* **To-do item**
From the line containing "Population: 193" to the end of the records below, output each line exactly; include both ends and nothing else.

* **Input material**
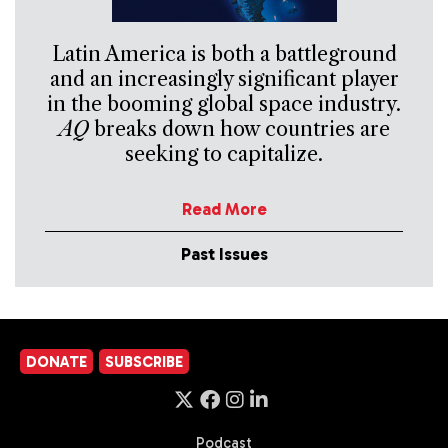
Latin America is both a battleground
and an increasingly significant player
in the booming global space industry.
AQ
breaks down how countries are
seeking to capitalize.
Read More
Past Issues
DONATE
SUBSCRIBE
Podcast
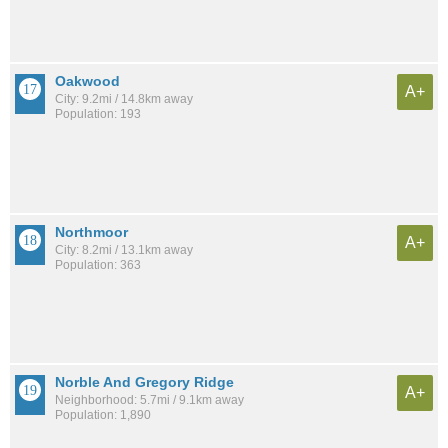
Oakwood
A+
City: 9.2mi / 14.8km away
Population: 193
Northmoor
A+
City: 8.2mi / 13.1km away
Population: 363
Norble And Gregory Ridge
A+
Neighborhood: 5.7mi / 9.1km away
Population: 1,890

* **Solution for this exercise**
Population: 193
Northmoor
A+
City: 8.2mi / 13.1km away
Population: 363
Norble And Gregory Ridge
A+
Neighborhood: 5.7mi / 9.1km away
Population: 1,890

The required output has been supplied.